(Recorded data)
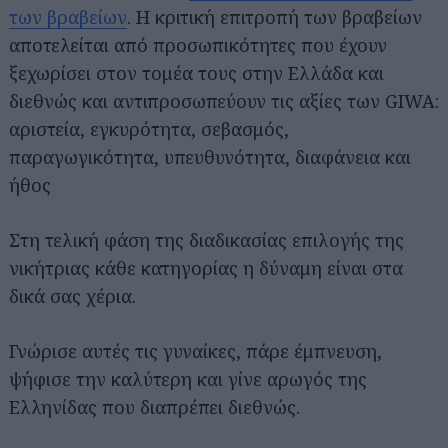
των βραβείων
. Η κριτική επιτροπή των βραβείων
αποτελείται από προσωπικότητες που έχουν
ξεχωρίσει στον τομέα τους στην Ελλάδα και
διεθνώς και αντιπροσωπεύουν τις αξίες των GIWA:
αριστεία, εγκυρότητα, σεβασμός,
παραγωγικότητα, υπευθυνότητα, διαφάνεια και
ήθος
Στη τελική φάση της διαδικασίας επιλογής της
νικήτριας κάθε κατηγορίας η δύναμη είναι στα
δικά σας χέρια.
Γνώρισε αυτές τις γυναίκες, πάρε έμπνευση,
ψήφισε την καλύτερη και γίνε αρωγός της
Ελληνίδας που διαπρέπει διεθνώς.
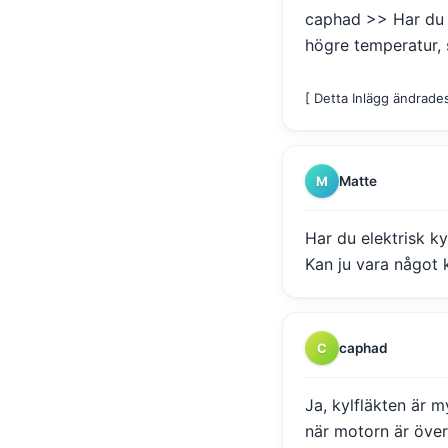
caphad >> Har du 
högre temperatur, 
[ Detta Inlägg ändrade
Matte
M
Har du elektrisk ky
Kan ju vara något 
caphad
C
Ja, kylfläkten är 
när motorn är över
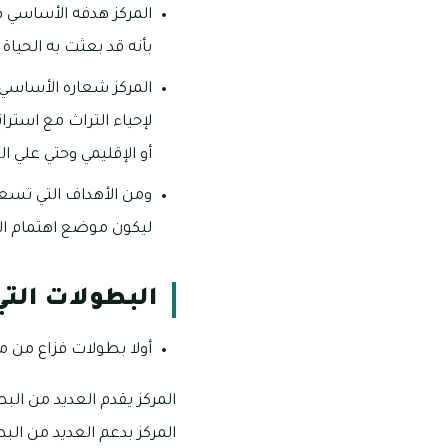
المركز هدفه الأساسي 
بأنه قد بعثت به الحياة
المركز شعاره الأساسي 
لإحياء التراث مع استر
أو الإقليمي وحتي علي 
ومن الأهداف التي تسعى 
ليكون موضع اهتمام الإ
البطولات التي
أولا بطولات فزاع من مر
المركز يقدم العديد من الب
المركز بدعم العديد من ال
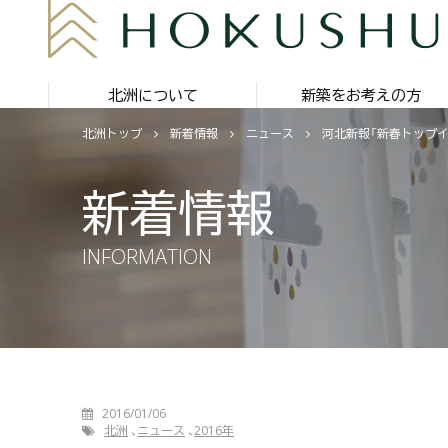
北洲について
新築をお考えの方
北洲トップ
新着情報
ニュース
河北新報「新春トップ
新着情報
INFORMATION
2016/01/06
北洲
ニュース
2016年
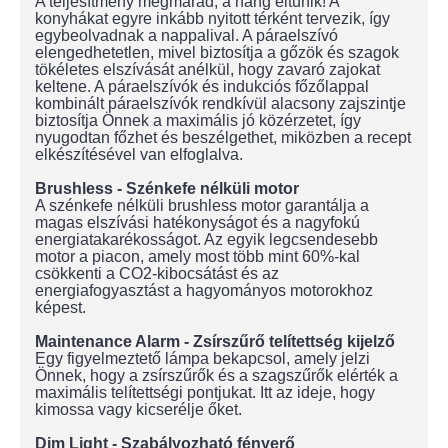
A teljesítmény megmarad, a hang eltűnik! A
konyhákat egyre inkább nyitott térként tervezik, így
egybeolvadnak a nappalival. A páraelszívó
elengedhetetlen, mivel biztosítja a gőzök és szagok
tökéletes elszívását anélkül, hogy zavaró zajokat
keltene. A páraelszívók és indukciós főzőlappal
kombinált páraelszívók rendkívül alacsony zajszintje
biztosítja Önnek a maximális jó közérzetet, így
nyugodtan főzhet és beszélgethet, miközben a recept
elkészítésével van elfoglalva.
Brushless - Szénkefe nélküli motor
A szénkefe nélküli brushless motor garantálja a
magas elszívási hatékonyságot és a nagyfokú
energiatakarékosságot. Az egyik legcsendesebb
motor a piacon, amely most több mint 60%-kal
csökkenti a CO2-kibocsátást és az
energiafogyasztást a hagyományos motorokhoz
képest.
Maintenance Alarm - Zsírszűrő telítettség kijelző
Egy figyelmeztető lámpa bekapcsol, amely jelzi
Önnek, hogy a zsírszűrők és a szagszűrők elérték a
maximális telítettségi pontjukat. Itt az ideje, hogy
kimossa vagy kicserélje őket.
Dim Light - Szabályozható fényerő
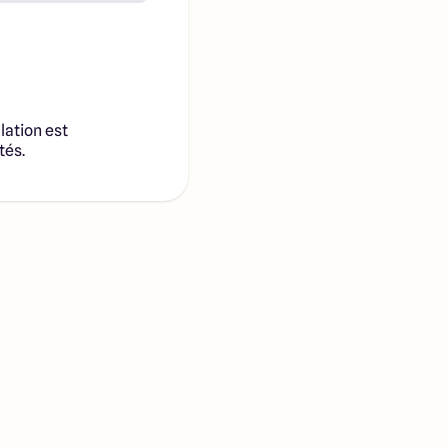
lation est
tés.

-- What the task requires --
Report every line of the records that contains the word "maximális", copying each such line in full.

-- Exercise solution --
biztosítja Önnek a maximális jó közérzetet, így
maximális telítettségi pontjukat. Itt az ideje, hogy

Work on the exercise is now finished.